The promos for the upcoming public service white paper suggest that ideology is driving the government's agenda. David Cameron has stated that his goal is to defund and deconstruct the welfare state, to "dismantle big government and build the big society in its place". His ambition is radical in the purest sense of the word, for it is a conscious attempt to turn the clock back to the historical period for which he feels the greatest affinity: the 19th century.

Victorian Britain was a land of laissez-faire capitalism and self-reliance. Government regulation was minimal and welfare was left to charity. With little tax burden and low labour costs, industrialisation turned Britain into the workshop of the world and created a thriving middle class. The state helped promote and safeguard trade through a bullish foreign policy that created a consumer's empire. In 1839, we even went to war with China to force the Middle Kingdom to lift its ban on imported British opium....

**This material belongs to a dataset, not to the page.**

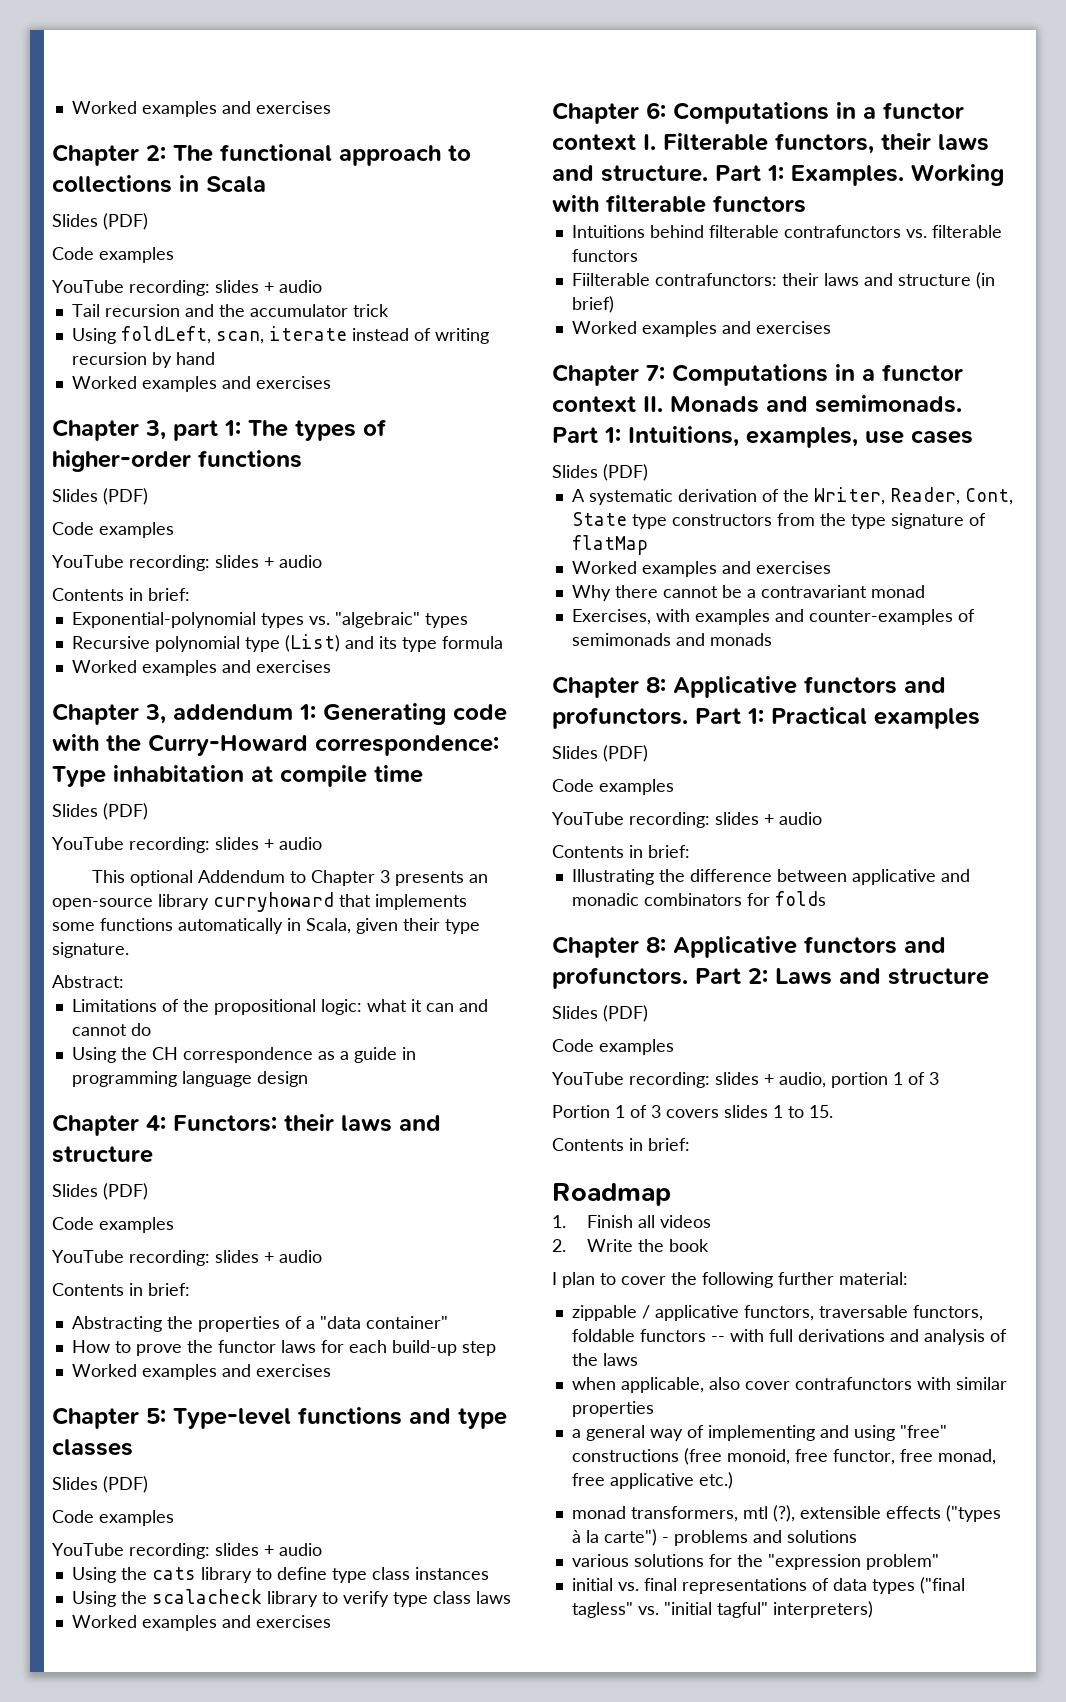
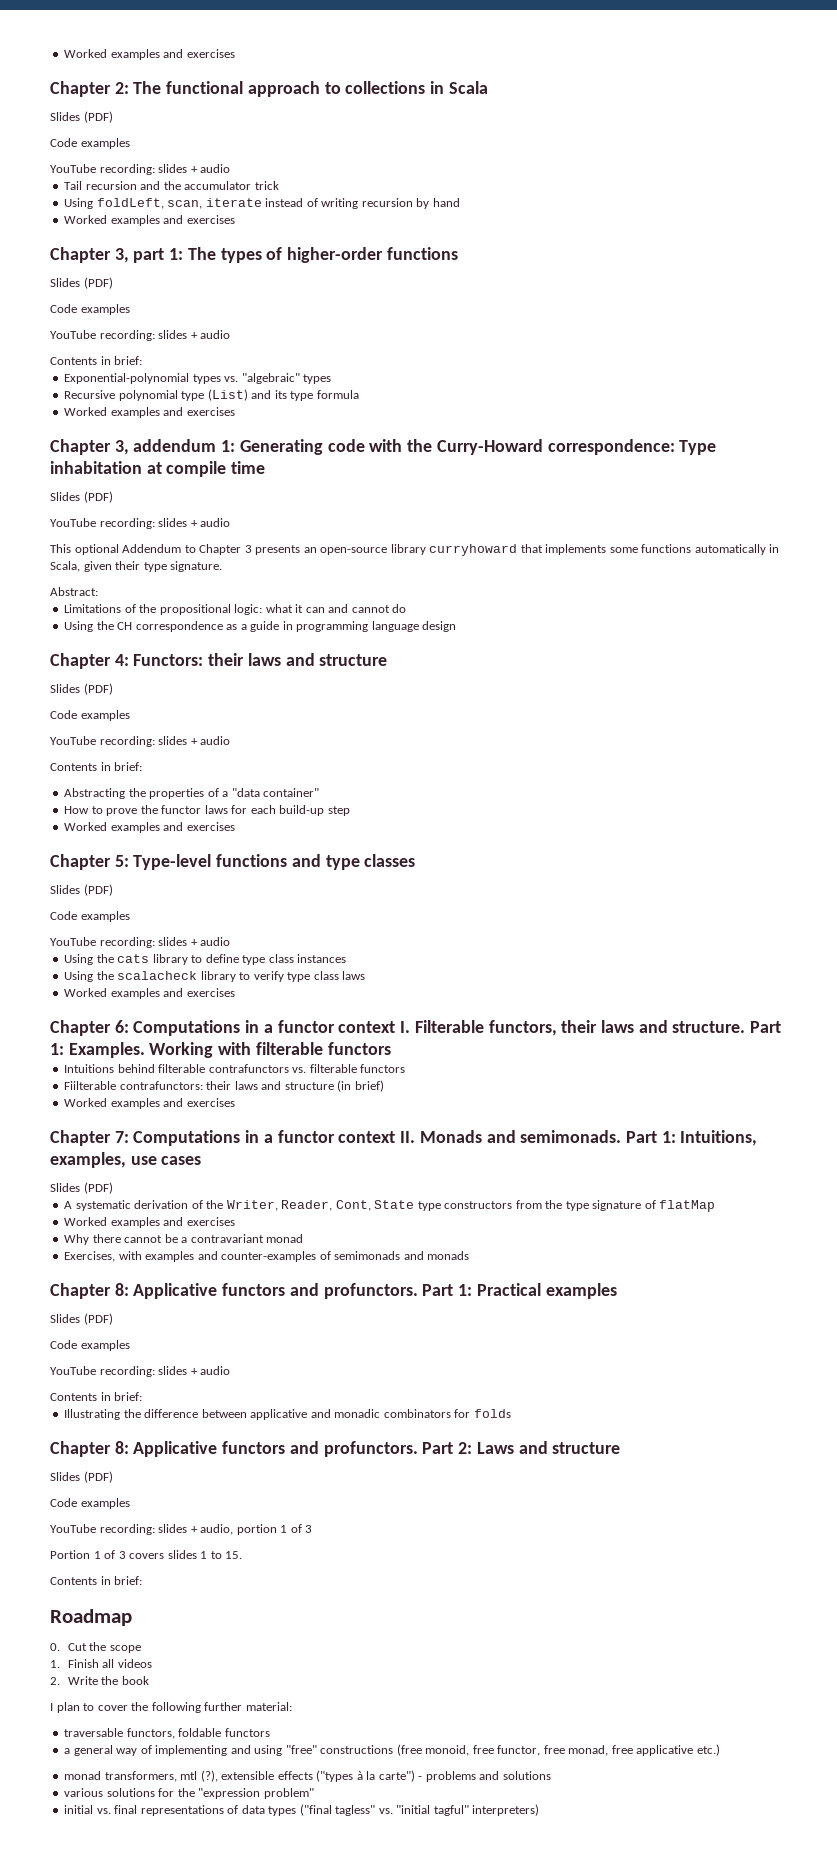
(671, 1194) none -> [50,1642,141,1653] // 0. Cut the scope
[571,1305,814,1321] zippable / applicative functors, -> (292, 1706) none
[710,1329,1007,1345] [571,1353,638,1366] [571,1377,1007,1393] [571,1401,654,1417] -- with full derivations and analysis of the laws // when applicable, also cover contrafunctors with similar properties -> (270, 1732) none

...[T]his is a subtle point that government Victoriaphiles miss about our public services: the welfare state was the 20th century's answer to the social problems created in the 19th. Owen and Rowntree started out as private philanthropists, but they dreamed that one day free schools and hospitals funded by taxation would become national policy. The 19th century closed with the birth of the Labour party – the political summation of the era's reforming spirit. The Victorian revolution enriched and enfranchised the people and what did they do with their newfound money and power? They built the very welfare state the government is now intent on dismantling.